Job item. Return all of the following entries as written, but without the images.

(Stored entries)
====

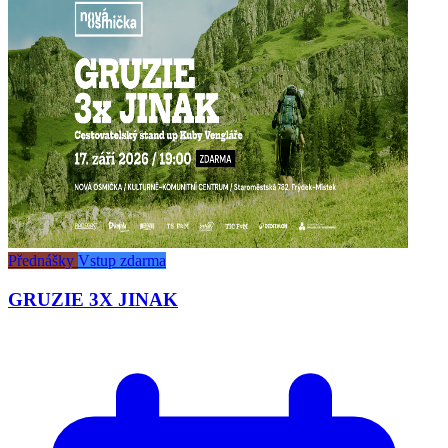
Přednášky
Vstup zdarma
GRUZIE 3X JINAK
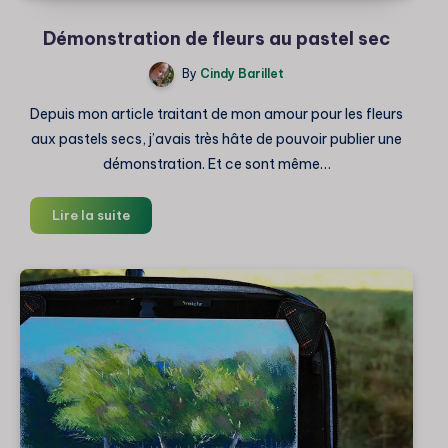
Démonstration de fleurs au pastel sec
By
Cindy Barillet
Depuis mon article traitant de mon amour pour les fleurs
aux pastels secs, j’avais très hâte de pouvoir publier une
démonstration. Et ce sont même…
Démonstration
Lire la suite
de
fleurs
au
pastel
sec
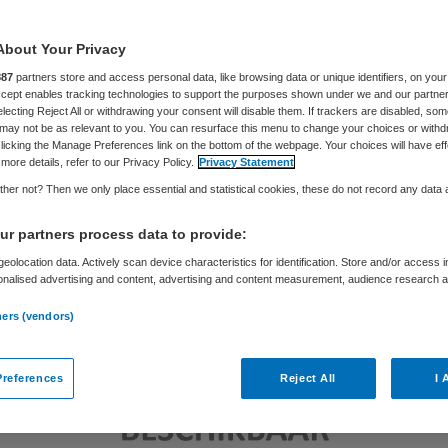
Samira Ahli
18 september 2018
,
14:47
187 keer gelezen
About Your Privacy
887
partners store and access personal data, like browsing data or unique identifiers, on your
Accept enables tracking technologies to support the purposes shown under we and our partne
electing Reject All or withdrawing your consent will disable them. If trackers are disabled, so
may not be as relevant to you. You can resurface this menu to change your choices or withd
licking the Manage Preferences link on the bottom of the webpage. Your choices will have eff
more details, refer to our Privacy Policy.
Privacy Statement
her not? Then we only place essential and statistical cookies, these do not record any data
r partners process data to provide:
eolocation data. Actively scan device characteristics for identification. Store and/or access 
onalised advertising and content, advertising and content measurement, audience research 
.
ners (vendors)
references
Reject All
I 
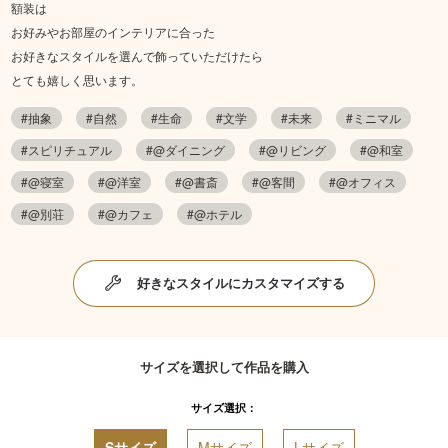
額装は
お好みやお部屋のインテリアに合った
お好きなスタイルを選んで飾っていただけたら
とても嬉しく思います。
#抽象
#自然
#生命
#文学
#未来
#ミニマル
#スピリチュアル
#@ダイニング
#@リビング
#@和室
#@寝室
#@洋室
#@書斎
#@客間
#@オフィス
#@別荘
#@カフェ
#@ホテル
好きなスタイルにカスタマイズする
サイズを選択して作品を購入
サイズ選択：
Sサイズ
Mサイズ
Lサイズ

====

Solution below.
Přednášky
Vstup zdarma
GRUZIE 3X JINAK
Démonstration de fleurs au pastel sec
By
Cindy Barillet
Depuis mon article traitant de mon amour pour les fleurs
aux pastels secs, j’avais très hâte de pouvoir publier une
démonstration. Et ce sont même…
Démonstration
Lire la suite
de
fleurs
au
pastel
sec
Samira Ahli
18 september 2018
,
14:47
187 keer gelezen
About Your Privacy
887
partners store and access personal data, like browsing data or unique identifiers, on your
Accept enables tracking technologies to support the purposes shown under we and our partne
electing Reject All or withdrawing your consent will disable them. If trackers are disabled, so
may not be as relevant to you. You can resurface this menu to change your choices or withd
licking the Manage Preferences link on the bottom of the webpage. Your choices will have eff
more details, refer to our Privacy Policy.
Privacy Statement
her not? Then we only place essential and statistical cookies, these do not record any data
r partners process data to provide:
eolocation data. Actively scan device characteristics for identification. Store and/or access 
onalised advertising and content, advertising and content measurement, audience research 
.
ners (vendors)
references
Reject All
I 
額装は
お好みやお部屋のインテリアに合った
お好きなスタイルを選んで飾っていただけたら
とても嬉しく思います。
#抽象
#自然
#生命
#文学
#未来
#ミニマル
#スピリチュアル
#@ダイニング
#@リビング
#@和室
#@寝室
#@洋室
#@書斎
#@客間
#@オフィス
#@別荘
#@カフェ
#@ホテル
好きなスタイルにカスタマイズする
サイズを選択して作品を購入
サイズ選択：
Sサイズ
Mサイズ
Lサイズ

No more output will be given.